織機作り(1)
衛生面を向上させるため、衣服の質を改善したいが、どうすれば良いだろうか?
考えた結果、繰り返し洗っても傷まない丈夫な衣服、または、衣服をより短時間で作る方法を確立すれば良いという結論に至った。
丈夫な服は、正直、難易度が高い。
織物についての知識が俺にはないのだ。
だが、服作りの速度向上なら何とかなりそうだ。
便利な道具や機械を作り出せば良い。
ここはやはり織機を開発するべきだろう。
構造は複雑ではあるが、原理は難しくない。
試行錯誤すれば、いずれ完成できると思われる。
織機の構造は、機能毎に大きく5つに分類できる。
1つ目は、縦糸を送り出す部分で、縦糸を整列させて巻き付けられるように円筒形のローラーになっている。
通常は作業者から最も遠い側に配置される。
縦糸をピンと張るために、常に力がかかっている必要があり、同時に、作業の進みに合わせて適切な量の縦糸を送り出す機能も持つ。
2つ目は、編んだ布を巻き取る部分。
こちらも円筒形のローラーで、通常は作業者の手元にある。
こちらは縦糸をピンと張るために逆回転しない仕組みと、作業の進みに合わせて、適切な量だけ編んだ布を巻き取っていく機能が必要だ。
3つ目は、縦糸を上下に動かす部分。
確か、綜絖という名前だったはずだ。
例えば、縦糸の偶数番目が上に移動しているときは奇数番目は下に、偶数番目が下に移動しているときは、奇数番目は上に移動させる。

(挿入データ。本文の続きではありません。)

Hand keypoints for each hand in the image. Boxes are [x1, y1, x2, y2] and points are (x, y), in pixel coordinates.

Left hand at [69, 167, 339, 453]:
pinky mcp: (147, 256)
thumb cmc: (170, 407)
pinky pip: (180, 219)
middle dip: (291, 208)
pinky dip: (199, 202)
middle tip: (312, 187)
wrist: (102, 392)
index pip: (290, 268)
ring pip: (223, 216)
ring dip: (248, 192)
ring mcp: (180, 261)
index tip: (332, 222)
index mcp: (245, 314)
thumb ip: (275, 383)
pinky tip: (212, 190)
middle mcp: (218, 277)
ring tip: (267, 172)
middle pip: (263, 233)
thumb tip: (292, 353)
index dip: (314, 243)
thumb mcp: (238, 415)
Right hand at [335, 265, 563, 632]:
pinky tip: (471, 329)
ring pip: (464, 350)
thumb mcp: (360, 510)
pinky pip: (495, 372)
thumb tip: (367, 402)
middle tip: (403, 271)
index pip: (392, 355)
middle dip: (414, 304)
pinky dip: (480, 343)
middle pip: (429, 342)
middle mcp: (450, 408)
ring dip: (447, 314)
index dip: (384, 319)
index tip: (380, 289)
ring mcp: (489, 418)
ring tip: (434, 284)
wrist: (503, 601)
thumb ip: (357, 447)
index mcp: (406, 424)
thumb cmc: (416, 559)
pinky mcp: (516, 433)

通常は作業者が足でペダルを操作することで縦糸を上下に動かす。
4つ目は、横糸を通すための道具。
杼とかシャトルと呼ばれるものだ。
この中には横糸を巻いて入れておき、上の縦糸と下の縦糸の間に横糸を通すために使う。
糸と糸の間をスムーズに移動できるよに、両端が細くなっていて、弾丸のように滑らかな形状、表面仕上げとなっている。

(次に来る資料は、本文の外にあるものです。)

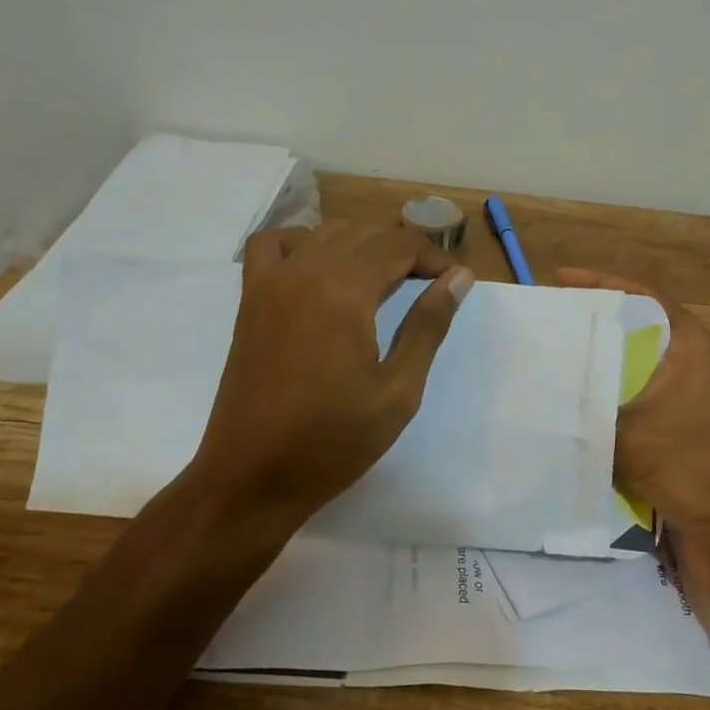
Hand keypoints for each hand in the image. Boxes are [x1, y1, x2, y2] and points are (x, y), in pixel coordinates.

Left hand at [190, 222, 473, 524]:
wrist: (252, 477)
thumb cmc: (333, 442)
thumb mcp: (398, 391)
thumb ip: (428, 326)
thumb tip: (459, 277)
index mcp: (344, 292)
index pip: (399, 245)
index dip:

幅の狭い布の場合は左右の手で手渡しするが、幅の広い布の場合は投げて滑らせるような使い方になるので、車輪がついていることもある。
5つ目は、横糸を整える部分。
横糸を通した後に手前に押し付けて、1つ前の横糸と整列させるためのものだ。
カタンカタンとリズミカルで心地の良い音を出す、織機の特徴的な部分だ。
このように、ひとつひとつの要素はそこまで難しくはなさそうだが、これらの複数の要素が連動して動かないといけないので、開発はなかなか大変そうだ。
一人で作ると時間がかかりすぎるので、早く作れるようにテツたちの手も借りることにした。
テツ達と協議した結果、俺は1つ目と2つ目の縦糸を送る部分と全体の設計を、テツ達はその他を担当することになった。
今回の織機開発、おそらくネックとなるのはテツ達が担当する綜絖の部分だ。
縦糸の間隔がそこで決まるので、布の仕上がりに大きく影響する。
縦糸の間隔は狭いほうが密度の高い丈夫な布になるが、密度が高いと綜絖同士がこすれて上下移動に支障がでる。
また、糸を通す部分が小さいと、そこに糸を通す準備作業の難易度が上がるので配慮が必要だ。
当然ながら、縦糸がスムーズに移動できるよう、通す部分はなめらかに仕上げる必要がある。
要するに、綜絖を完成させるには、高い技術力といろいろなことを考慮したバランス感覚が必要なのだ。
今回はその部分をテツに任せた。
若い彼らに任せた方が、今後のためになるだろう。
きっと彼らならやり遂げてくれるはずだ。